The BBC’s statement went on: “International journalists including the BBC are not allowed access into Gaza so we hear from a range of eyewitness accounts from the strip… We were not aware of the individuals’ social media activity prior to hearing from them on air. We are absolutely clear that there is no place for anti-semitism on our services.”
It's certainly true that Elzaenen helps the BBC provide “a range of eyewitness accounts”. Adding a Hitler fan-boy to the BBC’s roster of “Israel is evil incarnate” journalists extends the range, albeit marginally.
And, of course, there is the usual “there is no place for anti-semitism on our services” which, as I wrote last week, always means the exact opposite: that there is an entrenched place for antisemitism or, as Danny Cohen, former controller of BBC One, has put it, “systemic problems of antisemitism and bias”.

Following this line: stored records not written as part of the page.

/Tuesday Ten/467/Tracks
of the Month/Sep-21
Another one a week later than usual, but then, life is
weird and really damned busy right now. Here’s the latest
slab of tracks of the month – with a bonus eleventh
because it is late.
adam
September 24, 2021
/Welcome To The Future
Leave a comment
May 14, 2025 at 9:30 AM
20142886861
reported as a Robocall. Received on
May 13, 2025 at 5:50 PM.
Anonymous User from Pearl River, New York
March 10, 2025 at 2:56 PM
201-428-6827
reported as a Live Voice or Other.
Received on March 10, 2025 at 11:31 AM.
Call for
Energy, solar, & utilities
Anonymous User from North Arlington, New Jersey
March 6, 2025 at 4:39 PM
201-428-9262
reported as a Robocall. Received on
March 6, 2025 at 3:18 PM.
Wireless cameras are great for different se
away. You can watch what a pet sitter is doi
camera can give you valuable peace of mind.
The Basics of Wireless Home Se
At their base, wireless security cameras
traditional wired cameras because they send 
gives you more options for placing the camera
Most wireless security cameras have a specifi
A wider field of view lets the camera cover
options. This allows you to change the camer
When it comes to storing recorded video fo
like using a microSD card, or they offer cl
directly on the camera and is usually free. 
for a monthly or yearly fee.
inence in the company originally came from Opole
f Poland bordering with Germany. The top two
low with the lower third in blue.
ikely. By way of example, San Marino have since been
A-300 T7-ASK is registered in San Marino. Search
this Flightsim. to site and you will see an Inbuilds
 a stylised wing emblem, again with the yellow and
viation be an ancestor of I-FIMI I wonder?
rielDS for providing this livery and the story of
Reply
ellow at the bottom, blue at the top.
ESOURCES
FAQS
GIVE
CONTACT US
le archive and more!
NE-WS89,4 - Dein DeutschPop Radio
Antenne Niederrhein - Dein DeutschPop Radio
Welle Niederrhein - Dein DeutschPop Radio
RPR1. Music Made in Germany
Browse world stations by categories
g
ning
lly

My favourite recent example of this systemic bias was when the BBC’s Middle East correspondent Yolande Knell reported on the assassination of Hamas leader Ismail Haniyeh. He had, she told us, been overseeing peace talks and so “despite his tough rhetoric” some “analysts” saw him as actually “moderate and pragmatic”.
Such a moderate and pragmatic man, who just happened to be head of an organisation that butchered 1,200 Jews. (Knell called his killing “shocking” for good measure).
One broadcast featuring a Jew hater might be a mistake. Two is problematic. Three, surely a pattern. But one after the other without end? It's an epidemic. A deluge. You might even call it a campaign. And so one so obvious, to so many, that when the latest example emerges, no one even bats an eyelid.